Ao concluir, refiro-me ao artigo do ilustre Prefeito de Jaguaribara, Francini Guedes, publicado no Jornal “O Povo” no dia 22 de julho último, denominado “COMO APRIMORAR O USO DO CASTANHÃO”. Gostaria de lembrar ao distinto Prefeito que a discussão em torno do Açude Castanhão, que durou 14 anos, foi quanto ao seu porte alto acumulando 6,7 bilhões de m3 de água. Se este reservatório tivesse sido construído com, no máximo, 1,2 bilhão de m3 a cidade de Jaguaribara e seu povo não teriam sido sacrificados. Sua vazão regularizada nesta situação seria de 12,00 m3/s. À época não se falava em Porto do Pecém, nem em refinaria e nem em siderúrgica. Mas todos usos seriam atendidos com sobras, visto que as duas indústrias citadas necessitam de apenas 3,00 m3/s para seu funcionamento sem se falar na possibilidade de reuso (reaproveitamento) das águas servidas da capital cearense a partir da estação de tratamento situada na Barra do Ceará. A Região Metropolitana de Fortaleza-RMF na ocasião das referidas discussões já contava com os Açudes Orós (12,00 m3/s) e Banabuiú (11,00 m3) e mais recentemente com o Açude Figueiredo (2,00 m3/s) concluído pelo extraordinário DNOCS no final do ano passado. São detalhes que a sociedade por si só, não tem condições técnicas de assimilar e de perceber precisando de esclarecimentos (contra-ponto) para não ficar à mercê de falsas e distorcidas interpretações.
Seria oportuno ainda lembrar que o Açude Castanhão também constou no Tribunal da Água (uma analogia do Tribunal Internacional da Água com sede em Copenhague, Dinamarca) promovido, em Florianópolis, pela Fundação Água Viva da Universidade Federal de Santa Catarina. O referido Tribunal, um júri simulado, foi composto de um Presidente, de sete jurados, de uma Comissão de Peritos e de uma Secretaria Administrativa. A Secretaria de Recursos Hídricos do Ceará e o DNOCS mandaram para esse encontro dois dos seus mais destacados engenheiros.
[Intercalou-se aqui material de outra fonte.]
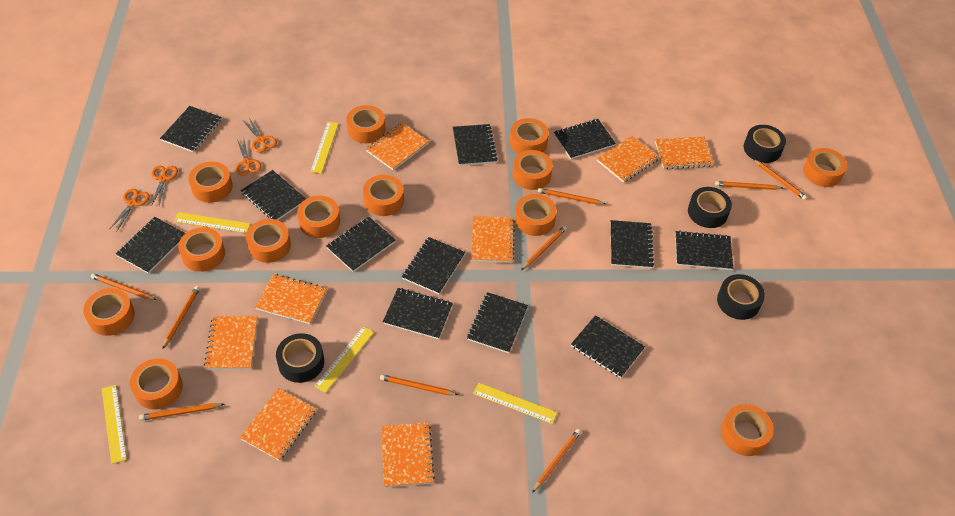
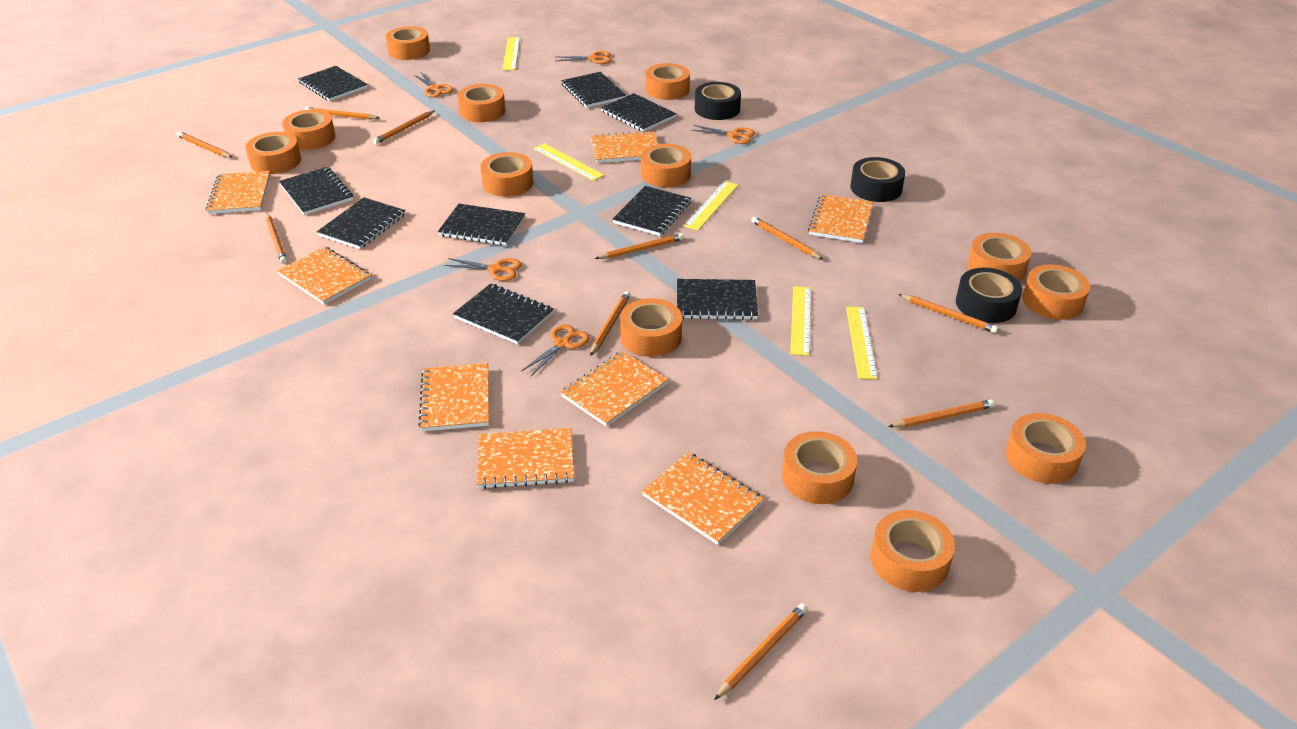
black notebook: [116,217,185,274] [160,106,222,152] [241,170,306,220] [326,217,395,272] [383,288,453,339] [402,237,465,294] [453,124,498,166] [467,292,528,353] [554,119,616,159] [571,315,645,378] [611,220,654,269] [675,231,733,270] = 12 -> [279,167,353,215] [298,66,367,101] [317,197,406,249] [438,204,525,246] [453,283,554,344] [561,72,626,108] [601,93,676,132] [613,186,691,236] [677,279,758,320] = 9
black tape: [276,333,324,383] [688,187,732,228] [717,274,765,320] [744,125,786,163] = 4 -> [695,82,741,120] [850,157,905,202] [956,268,1022,323] = 3
orange pencil: [91,273,157,300] [139,403,224,421] [162,286,200,349] [380,374,458,395] [521,226,567,270] [532,429,581,493] [538,188,606,204] [715,181,783,190] [753,159,807,200] = 9 -> [177,131,233,158] [266,213,287,264] [304,107,379,120] [373,111,434,144] [590,291,631,356] [595,233,684,259] [714,603,808,700] [751,217,823,259] [888,399,995,427] [898,294,998,333] = 10
orange scissors: [109,189,150,231] [151,166,178,206] [236,140,261,176] [243,118,277,153] = 4 -> [413,72,453,98] [444,258,522,281] [521,324,590,376] [556,51,611,64] [692,125,755,144] = 5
O julgamento do Açude Castanhão ocorreu no dia 28 de abril de 1993. No final, este empreendimento foi reprovado por sete votos a zero “indicando todos os erros nele contidos, tanto sob a ótica técnica, como econômica, social e ambiental”.
* Cássio Borges,
Engenheiro civil e especialista em recursos hídricos e barragem.